Il titolo dell’album – 12 pieces in the shape of an apple – ha un significato particolare?
Sì, è un po’ una parodia di ‘Trois Morceaux en forme de poire’ di Erik Satie. Inoltre la dodicesima traccia dell’album ‘12th’, è una piccola composizione strumentale che riecheggia lo stile di Satie. Per quanto riguarda la parola ‘apple’, bè… siamo beatlesiani!

Come mai la scelta di cantare in inglese e non in italiano?
Il nostro background musicale, in quanto a gusti, è prettamente ‘british’ e quindi è stato naturale affidarsi al suono della lingua inglese per tentare di raggiungere il risultato sperato. La padronanza della lingua di chi ha scritto la maggior parte dei testi, Luisa e il nostro grande amico Diego Maugeri che vive da molti anni negli Stati Uniti ci hanno davvero aiutato molto.
Determinante è stato il fatto che sin dall’inizio i demo abbiano ottenuto un ottimo riscontro presso il pubblico anglofono. Non escludiamo, tuttavia, una parallela avventura ‘made in Italy’ per le prossime produzioni.

Tra le vostre canzoni compaiono titoli come John Titor (or the time traveler), Brianadams (He bought in a little shop an old guitar, He hides his identity, rough voice and real sound of a rock star)… Come nascono le vostre canzoni?
Per quanto riguarda i testi gli argomenti a volte nascono per caso e altre volte prendono vita da storie che ci toccano emotivamente. E’ il caso di ‘Just a click’, il cui testo è stato scritto in un momento in cui si parlava molto di guerra e di attacchi terroristici.
John Titor’ prende spunto dalla storia che ha imperversato in Rete e in tv di un sedicente viaggiatore nel tempo. Ci sembrava un argomento interessante e divertente per un ‘singolo’ e ne è uscito un testo che racconta nello spazio di due strofe e due ritornelli tutto il succo della storia.
Brianadams’ nasce invece da una battuta fatta sul rocker: in maniera del tutto scherzosa abbiamo ipotizzato che il grande artista canadese nascondesse dietro le sue sembianze umane un supereroe tipo quelli della Marvel.
Per quanto riguarda la musica, invece, spesso partiamo da idee sviluppate dai singoli in modo abbastanza compiuto che poi però vengono immediatamente contaminate dai gusti degli altri.

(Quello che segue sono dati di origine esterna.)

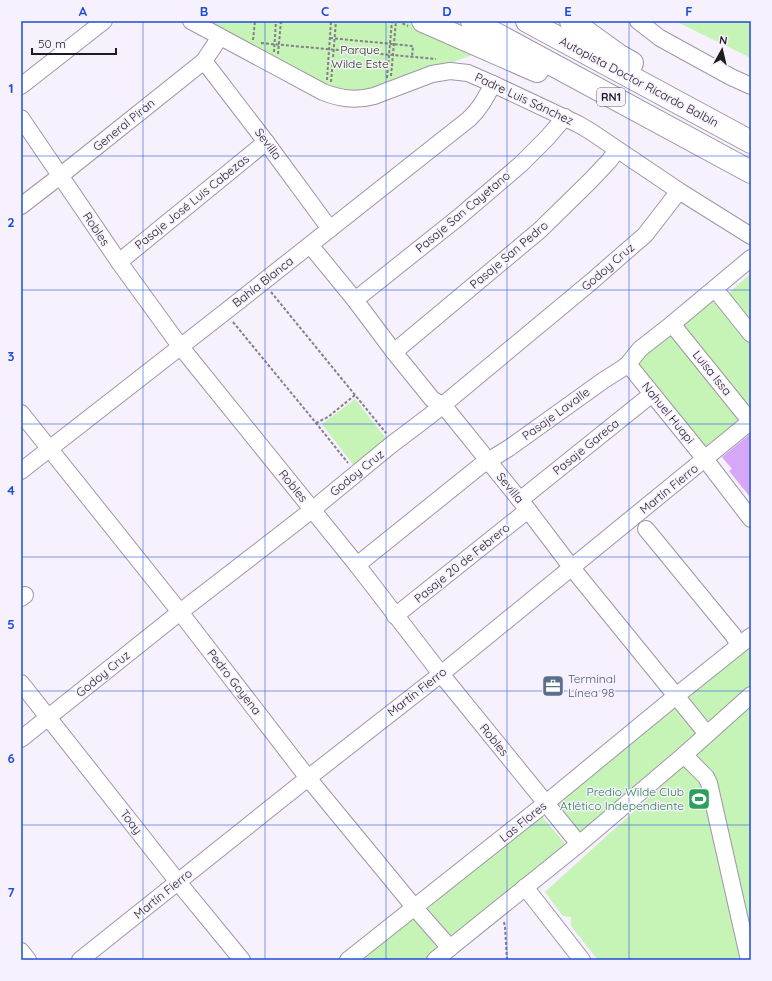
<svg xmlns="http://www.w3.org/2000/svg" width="772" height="981" viewBox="0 0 772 981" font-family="Quicksand,sans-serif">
	<rect width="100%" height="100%" fill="#f7f0fd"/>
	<g fill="#c6f3b6">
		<polygon points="206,21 405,21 472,55 440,67 378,92 333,90"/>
		<polygon points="675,21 751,21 751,58"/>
		<polygon points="751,273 751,323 727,295"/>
		<polygon points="713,298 751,344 751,410 681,324"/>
		<polygon points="669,333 743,418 706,448 637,361"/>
		<polygon points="355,399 388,441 355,467 322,424"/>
		<polygon points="751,643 751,687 711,724 687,695"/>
		<polygon points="751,705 751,960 598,960 571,926 571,917 563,916 545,892"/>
		<polygon points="674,707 699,738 581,835 556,805"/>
		<polygon points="541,815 566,845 452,939 427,909"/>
		<polygon points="411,915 440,951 429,960 356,960"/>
	</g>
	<polygon fill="#d5a7f6" points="750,434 751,436 751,498 729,471 732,469 722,457"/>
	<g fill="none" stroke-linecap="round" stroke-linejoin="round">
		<g stroke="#9f96a6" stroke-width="18">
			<g id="minor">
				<path d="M191,21L323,92C340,99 356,101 374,96L432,74L450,71L468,73L493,84L578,124L590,131L679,191L751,236"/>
				<polyline points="638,21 660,38 731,77 751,86"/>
				<polyline points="204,61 266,142 330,229"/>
				<polyline points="21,86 104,21"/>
				<polyline points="21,118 119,262 180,346 357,565 441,674 579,844"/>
				<polyline points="21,206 60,176 204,61 220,37"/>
				<polyline points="310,245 355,300 394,352 432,399 442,405 448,411 528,510 572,568 707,734"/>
				<polyline points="119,262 266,142"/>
				<polyline points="715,289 751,334"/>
				<polyline points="355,300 459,217 521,164 547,138 565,117"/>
				<polyline points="672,324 751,422"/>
				<polyline points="394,352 540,230 590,181 609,161 617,150"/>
				<polyline points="628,364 705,459 751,519"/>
				<polyline points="21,413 180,612 308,778 415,908 450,948"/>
				<path d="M21,471L225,312L469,119C480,109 486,97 493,84"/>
				<polyline points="520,500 652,394"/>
				<polyline points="646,529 733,635 739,645"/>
				<polyline points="357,565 480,466 509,448 604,380 623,368 628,364 640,349 672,324 751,258"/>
				<polyline points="21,598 25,595"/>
				<polyline points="395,616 528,510"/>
				<polyline points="21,683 178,882 242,960"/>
				<polyline points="21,739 180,612 312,510 391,445 432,414 591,282 623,254 645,235 679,191"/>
				<polyline points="684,755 706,777 709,783 749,960"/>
				<polyline points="525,887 582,960"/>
				<polyline points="21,951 28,960"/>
				<polyline points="80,960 308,778 441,674 751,421"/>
				<polyline points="348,960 546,803 676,696 751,636"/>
				<polyline points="435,960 579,844 684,755 751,695"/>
			</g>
		</g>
		<g stroke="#9f96a6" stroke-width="24">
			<g id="highway">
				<polyline points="423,21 537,71"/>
				<polyline points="472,21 751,172"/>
				<polyline points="527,21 751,142"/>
				<polyline points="571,21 618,55 632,63"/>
			</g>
		</g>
		<g stroke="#847f88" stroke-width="2" stroke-dasharray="3 2" stroke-linecap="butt">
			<polyline points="398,21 408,26"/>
			<polyline points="330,38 413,46 412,57"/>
			<polyline points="253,40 255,21"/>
			<polyline points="261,43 436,59"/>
			<polyline points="274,52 276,21"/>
			<polyline points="278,54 281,21"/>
			<polyline points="391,76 396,21"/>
			<polyline points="387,78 392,21"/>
			<polyline points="327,80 331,21"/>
			<polyline points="331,82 336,21"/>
			<polyline points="271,292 386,433"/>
			<polyline points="233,322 316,423 348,463"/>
			<polyline points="316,423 328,417 355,395"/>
			<polyline points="504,922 505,927 507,960"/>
		</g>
		<use href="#minor" stroke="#fff" stroke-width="16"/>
		<use href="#highway" stroke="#fff" stroke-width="22"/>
	</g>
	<path fill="none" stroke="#1d4ed8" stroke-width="1" stroke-opacity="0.55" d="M143,21V960M265,21V960M386,21V960M507,21V960M629,21V960M21,156H751M21,290H751M21,424H751M21,557H751M21,691H751M21,825H751"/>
	<defs>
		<g id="office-square" transform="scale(1.15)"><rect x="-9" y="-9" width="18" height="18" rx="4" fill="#5c6f8a" stroke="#f7f0fd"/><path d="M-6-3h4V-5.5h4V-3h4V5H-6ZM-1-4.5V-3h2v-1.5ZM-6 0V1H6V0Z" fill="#fff"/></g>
		<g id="stadium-square" transform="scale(1.15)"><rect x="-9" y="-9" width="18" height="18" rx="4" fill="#2e9e5b" stroke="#f7f0fd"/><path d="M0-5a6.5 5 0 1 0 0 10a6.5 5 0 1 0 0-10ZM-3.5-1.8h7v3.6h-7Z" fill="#fff"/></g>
	</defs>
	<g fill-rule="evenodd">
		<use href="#office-square" x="553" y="686"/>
		<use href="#stadium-square" x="699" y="799"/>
	</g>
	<g text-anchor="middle" stroke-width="3" stroke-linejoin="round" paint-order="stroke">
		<rect fill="#f7f0fd" stroke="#605b63" stroke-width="1" x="597" y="88" width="28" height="18" rx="3"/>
		<g font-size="11" font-weight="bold" fill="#1f1b21">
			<text x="611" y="101">RN1</text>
		</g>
		<g font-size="12" fill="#163a04" stroke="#f7f0fd">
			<text x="360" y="54">Parque<tspan x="360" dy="14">Wilde Este</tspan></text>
		</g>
		<g font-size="12" fill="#1f1b21" stroke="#f7f0fd">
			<text transform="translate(639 82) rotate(28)" y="4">Autopista Doctor Ricardo Balbín</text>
			<text transform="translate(524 99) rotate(25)" y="4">Padre Luis Sánchez</text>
			<text transform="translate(124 125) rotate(-39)" y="4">General Pirán</text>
			<text transform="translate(268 144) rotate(53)" y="4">Sevilla</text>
			<text transform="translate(192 202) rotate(-39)" y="4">Pasaje José Luis Cabezas</text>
			<text transform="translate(463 212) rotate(-40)" y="4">Pasaje San Cayetano</text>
			<text transform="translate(96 229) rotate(56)" y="4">Robles</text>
			<text transform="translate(509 255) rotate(-40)" y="4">Pasaje San Pedro</text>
			<text transform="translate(608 267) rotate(-41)" y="4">Godoy Cruz</text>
			<text transform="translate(263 282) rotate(-38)" y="4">Bahía Blanca</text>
			<text transform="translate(712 373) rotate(51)" y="4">Luisa Issa</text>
			<text transform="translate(668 413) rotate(51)" y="4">Nahuel Huapi</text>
			<text transform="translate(556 414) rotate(-36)" y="4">Pasaje Lavalle</text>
			<text transform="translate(586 447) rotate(-39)" y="4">Pasaje Gareca</text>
			<text transform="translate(357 473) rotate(-39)" y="4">Godoy Cruz</text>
			<text transform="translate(293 486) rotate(51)" y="4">Robles</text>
			<text transform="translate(510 488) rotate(51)" y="4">Sevilla</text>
			<text transform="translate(669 489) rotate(-39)" y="4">Martín Fierro</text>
			<text transform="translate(462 563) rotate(-39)" y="4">Pasaje 20 de Febrero</text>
			<text transform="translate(103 674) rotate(-39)" y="4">Godoy Cruz</text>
			<text transform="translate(234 682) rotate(52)" y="4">Pedro Goyena</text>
			<text transform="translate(417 692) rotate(-38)" y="4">Martín Fierro</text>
			<text transform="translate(494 740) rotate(51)" y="4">Robles</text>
			<text transform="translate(131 822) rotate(52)" y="4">Toay</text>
			<text transform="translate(523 822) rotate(-39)" y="4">Las Flores</text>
			<text transform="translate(163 894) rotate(-39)" y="4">Martín Fierro</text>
		</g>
		<g font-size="12" fill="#4e5e75" stroke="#f7f0fd" text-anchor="start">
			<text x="568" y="683">Terminal<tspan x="568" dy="14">Línea 98</tspan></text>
		</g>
		<g font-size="12" fill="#27864d" stroke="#f7f0fd" text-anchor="end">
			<text x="684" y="796">Predio Wilde Club<tspan x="684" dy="14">Atlético Independiente</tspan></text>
		</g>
	</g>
	<rect width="772" height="981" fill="none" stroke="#f7f0fd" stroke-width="44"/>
	<g transform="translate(722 50) rotate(8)" stroke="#f7f0fd" stroke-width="3" paint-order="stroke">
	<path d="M0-3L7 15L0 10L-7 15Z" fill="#1f1b21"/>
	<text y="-6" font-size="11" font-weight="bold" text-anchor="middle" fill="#1f1b21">N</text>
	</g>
	<path d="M32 48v6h84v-6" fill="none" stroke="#1f1b21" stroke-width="2"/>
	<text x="38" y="48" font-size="12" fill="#1f1b21" stroke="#f7f0fd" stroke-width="3" paint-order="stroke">50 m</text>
	<rect x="22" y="22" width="728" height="937" fill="none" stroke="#1d4ed8" stroke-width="1.5"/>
	<g font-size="13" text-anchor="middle" font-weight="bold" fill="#1d4ed8">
		<text x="83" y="16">A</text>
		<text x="204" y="16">B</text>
		<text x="325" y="16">C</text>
		<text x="447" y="16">D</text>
		<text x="568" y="16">E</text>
		<text x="689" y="16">F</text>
		<text x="11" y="93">1</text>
		<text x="11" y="227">2</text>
		<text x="11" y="361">3</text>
		<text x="11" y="495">4</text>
		<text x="11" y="629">5</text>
		<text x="11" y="763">6</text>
		<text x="11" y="897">7</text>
	</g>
</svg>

Quali sono le vostre ambizioni e come vedete l’Italia musicalmente parlando?
Se fai musica il sogno rimane quello di sapere che il pubblico apprezza le tue canzoni; che molte persone scelgono di metter su il tuo disco perché hanno la voglia di ascoltarlo. L’Italia è un paese ricco di talenti e dalle grandi potenzialità, anche musicali; purtroppo è anche un paese di ‘figli d’arte’ e un paese troppo carico di ‘prodotti da banco’, insomma preconfezionati.

Voi siete una band talentuosa ma ancora senza un’etichetta. Partecipereste a un reality show come X-Factor?
A X-Factor sono tutti fin troppo ‘bravi’… ma c’è solamente apparenza vocale e niente sostanza.
Una bella voce senza una bella musica non sarà ricordata. Una bella musica sarà cantata da tante voci e sarà suonata nel tempo. X-Factor accende i riflettori solo sulle voci. Le idee musicali che valgono oggi sono sempre di meno e raramente vengono portate all’attenzione del grande pubblico. Inoltre ha il grande difetto della televisione: conta lo share. Per cui c’è tutto uno spettacolo forzato attorno alla musica che a noi infastidisce un po’.

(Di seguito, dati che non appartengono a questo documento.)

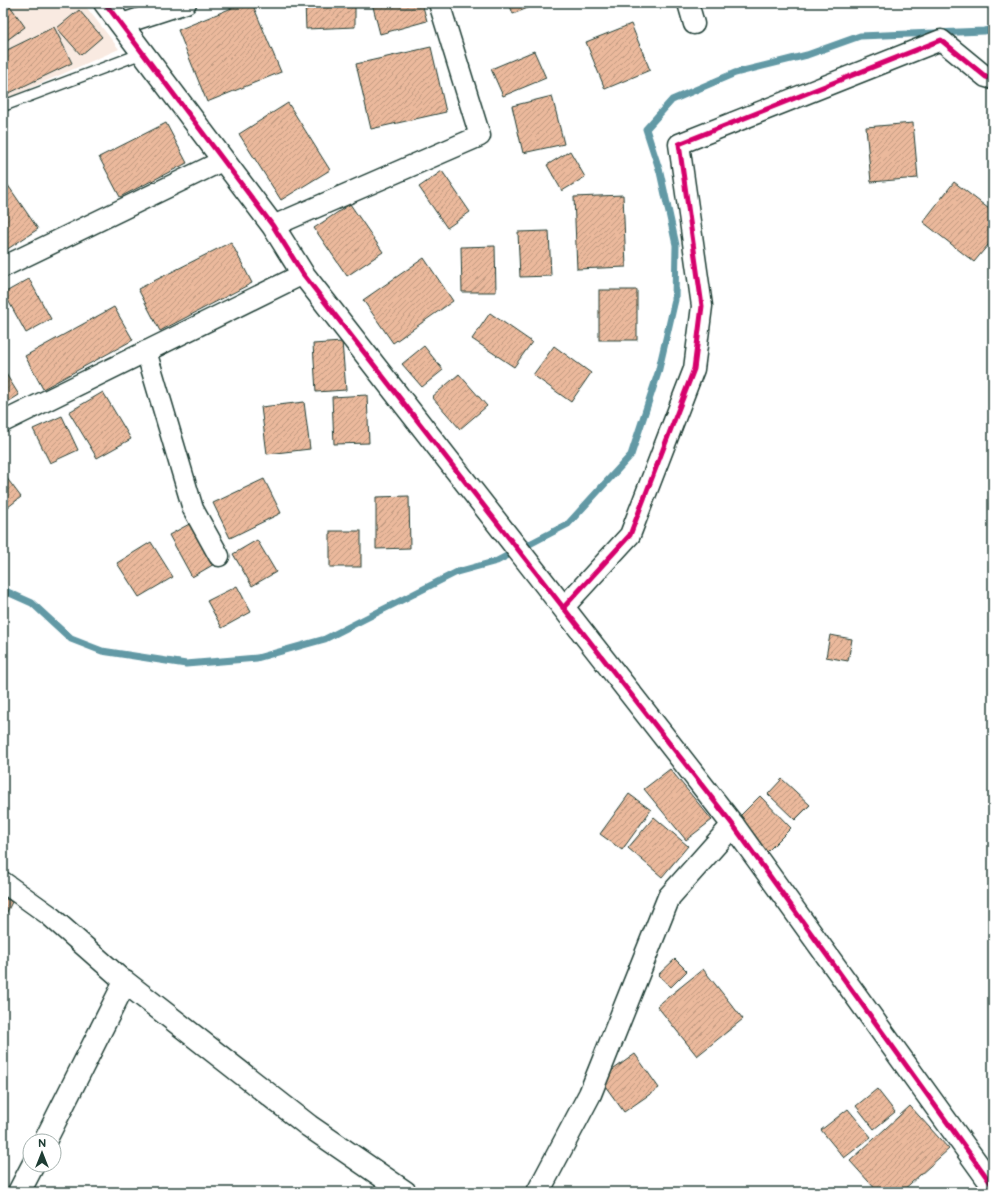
<svg xmlns="http://www.w3.org/2000/svg" width="996" height="1195" viewBox="0 0 996 1195" font-family="'Balsamiq Sans',sans-serif">
<style>
.built{fill:#f9eae1}
.lines{fill:none;stroke-linecap:round;stroke-linejoin:round}
.stream{stroke:#6299a5;stroke-width:7}
.building{fill:url(#building-hatch);stroke:#1f3d34}
.service-casing{stroke:#1f3d34;stroke-width:13}
.minor-casing{stroke:#1f3d34;stroke-width:23}
.tertiary-casing{stroke:#1f3d34;stroke-width:25}
.service{stroke:#fff;stroke-width:10}
.minor{stroke:#fff;stroke-width:20}
.tertiary{stroke:#fff;stroke-width:22}
.cycleway-casing{stroke:#fff;stroke-width:8}
.cycleway{stroke:#d6006c;stroke-width:5}
</style>
<defs>
<pattern id="building-hatch" width="6" height="6" patternUnits="userSpaceOnUse"><rect width="6" height="6" fill="#ebb99c"/><path d="M-1 1l2-2M0 6l6-6M5 7l2-2" fill="none" stroke="#be9880"/></pattern>
</defs>
<rect width="100%" height="100%" fill="#fff"/>
<filter id="ink" filterUnits="userSpaceOnUse"><feTurbulence type="fractalNoise" baseFrequency=".025" numOctaves="2"/><feDisplacementMap in="SourceGraphic" scale="8" xChannelSelector="R" yChannelSelector="G"/><feConvolveMatrix kernelMatrix="1 2 1 2 8 2 1 2 1" color-interpolation-filters="sRGB"/></filter>
<g filter="url(#ink)">
<path class="built" d="M3,3H83L119,49L3,100Z"/>
<g class="lines">
<path class="stream" d="M3,590L32,603L71,639L102,651L186,664L257,658L325,639L457,572L497,561L568,524L631,455L658,373L675,300L676,245L660,172L646,129L672,100L735,73L807,55L860,36L984,31L993,29"/>
</g>
<g class="building">
<path d="M3,3H8L25,27L3,43Z"/>
<path d="M244,3H252L281,72L207,102L178,30Z"/>
<path d="M305,3H355V27L306,29Z"/>
<path d="M372,3H422L427,21L380,34Z"/>
<path d="M509,3H540L513,14Z"/>
<path d="M606,3H625L607,7Z"/>
<path d="M79,10L102,37L81,55L57,28Z"/>
<path d="M631,24L650,70L605,89L586,42Z"/>
<path d="M54,27L72,63L3,96V52Z"/>
<path d="M431,47L446,112L371,129L356,64Z"/>
<path d="M534,51L546,78L503,96L491,69Z"/>
<path d="M552,96L564,144L523,153L512,106Z"/>
<path d="M288,103L330,170L281,200L239,134Z"/>
<path d="M166,123L187,163L120,197L99,157Z"/>
<path d="M913,123L918,178L871,182L866,127Z"/>
<path d="M570,151L585,177L562,191L547,165Z"/>
<path d="M442,171L470,212L447,228L419,187Z"/>
<path d="M5,181L38,229L3,252V183Z"/>
<path d="M954,182L993,212V239L974,262L923,222Z"/>
<path d="M623,195L626,267L577,269L574,197Z"/>
<path d="M350,204L383,252L347,276L314,228Z"/>
<path d="M549,231L551,276L520,277L518,232Z"/>
<path d="M231,242L252,283L160,331L138,289Z"/>
<path d="M495,246L496,292H462L461,247Z"/>
<path d="M424,258L453,301L393,343L363,300Z"/>
<path d="M29,279L51,319L26,333L4,293Z"/>
<rect x="599" y="290" width="38" height="50"/>
<path d="M114,307L133,340L43,389L25,356Z"/>
<path d="M490,313L532,342L514,367L472,339Z"/>
<path d="M342,342L346,390L316,392L313,344Z"/>
<path d="M424,346L443,370L422,387L402,364Z"/>
<path d="M554,346L591,373L571,402L533,375Z"/>
<path d="M3,369L19,395L3,405Z"/>
<path d="M459,374L487,406L460,429L432,397Z"/>
<path d="M103,392L131,439L97,458L69,412Z"/>
<path d="M367,395L369,443L334,444L332,397Z"/>
<path d="M304,402L310,449L267,454L261,407Z"/>
<path d="M62,416L78,450L50,463L33,429Z"/>
<path d="M3,473L21,497L3,511Z"/>
<path d="M264,479L281,513L230,538L213,503Z"/>
<path d="M409,496L410,548L376,549V497Z"/>
<path d="M193,522L216,563L192,577L169,535Z"/>
<rect x="330" y="531" width="31" height="36"/>
<path d="M257,540L276,572L252,586L233,554Z"/>
<path d="M151,542L173,577L139,597L117,563Z"/>
<path d="M237,586L251,612L222,628L207,601Z"/>
<path d="M830,635L852,639L848,661L826,657Z"/>
<path d="M670,769L712,820L686,840L644,789Z"/>
<path d="M782,779L810,805L795,820L768,794Z"/>
<path d="M629,794L651,810L622,850L600,834Z"/>
<path d="M760,796L791,828L765,854L734,822Z"/>
<path d="M654,817L688,846L662,877L628,848Z"/>
<path d="M3,897L12,902L3,920Z"/>
<path d="M675,959L687,971L671,987L658,975Z"/>
<path d="M703,969L743,1019L697,1056L657,1006Z"/>
<path d="M635,1054L659,1088L624,1112L600,1079Z"/>
<path d="M877,1089L895,1112L874,1129L856,1106Z"/>
<path d="M910,1106L949,1149L901,1192H878L850,1161Z"/>
<path d="M848,1109L871,1137L844,1158L821,1130Z"/>
</g>
<g class="lines">
<g class="service-casing">
<path id="service" d="M3,106L143,53"/>
</g>
<g class="minor-casing">
<g id="minor">
<path d="M688,3L694,24"/>
<path d="M122,24L186,3"/>
<path d="M273,226L480,136L439,3"/>
<path d="M3,267L224,160"/>
<path d="M146,351L193,509L219,556"/>
<path d="M3,422L303,274"/>
<path d="M563,608L630,535L694,369L702,306L679,144L941,40L986,77L993,79"/>
<path d="M3,882L49,915L125,982"/>
</g>
</g>
<g class="tertiary-casing">
<g id="tertiary">
<path d="M105,3L273,226L303,274L733,825L993,1186"/>
<path d="M45,1141L125,982L309,1126L405,1192"/>
<path d="M19,1192L33,1165"/>
<path d="M538,1192L590,1094L669,897L733,825"/>
</g>
</g>
<use href="#service" class="service"/>
<use href="#minor" class="minor"/>
<use href="#tertiary" class="tertiary"/>
<g class="cycleway-casing">
<g id="cycleway">
<path d="M105,3L273,226L303,274L733,825L993,1186"/>
<path d="M563,608L630,535L694,369L702,306L679,144L941,40L986,77L993,79"/>
</g>
</g>
<use href="#cycleway" class="cycleway"/>
</g>
</g>
<rect width="996" height="1195" fill="none" stroke="#fff" stroke-width="16"/>
<rect x="8" y="8" width="980" height="1179" fill="none" stroke="#1f3d34" stroke-width="1.5" filter="url(#ink)"/>
<g transform="translate(42 1153)"><circle r="19" fill="#ffffff" stroke="#a5b1ae"/>
<path d="M0-3L7 15L0 10L-7 15Z" fill="#1f3d34"/>
<text y="-6" font-size="11" font-weight="bold" text-anchor="middle" fill="#1f3d34">N</text>
</g>
</svg>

Com’è la musica ai tempi di Internet?
E’ tanta! Basta un rapido sguardo tra le pagine musicali che si rincorrono a migliaia per rendersi conto di quanto talento ci sia in giro.
Rischiamo di essere banali nel dirlo, ma Internet offre così tante possibilità che fino a poco tempo fa erano impensabili.
Oggi si può far musica fregandosene delle mode riuscendo comunque ad avere un seguito, fans sparsi per il mondo ed è fantastico. La Rete poi offre l’opportunità di avere tante collaborazioni. Ora ad esempio stiamo lavorando a un pezzo per il prossimo album con il testo di Peter Mc Partland dei Big I am (band di Liverpool) e l’arrangiamento orchestrale a cura di Wim Oudijk, olandese. E’ questa la forza di Internet!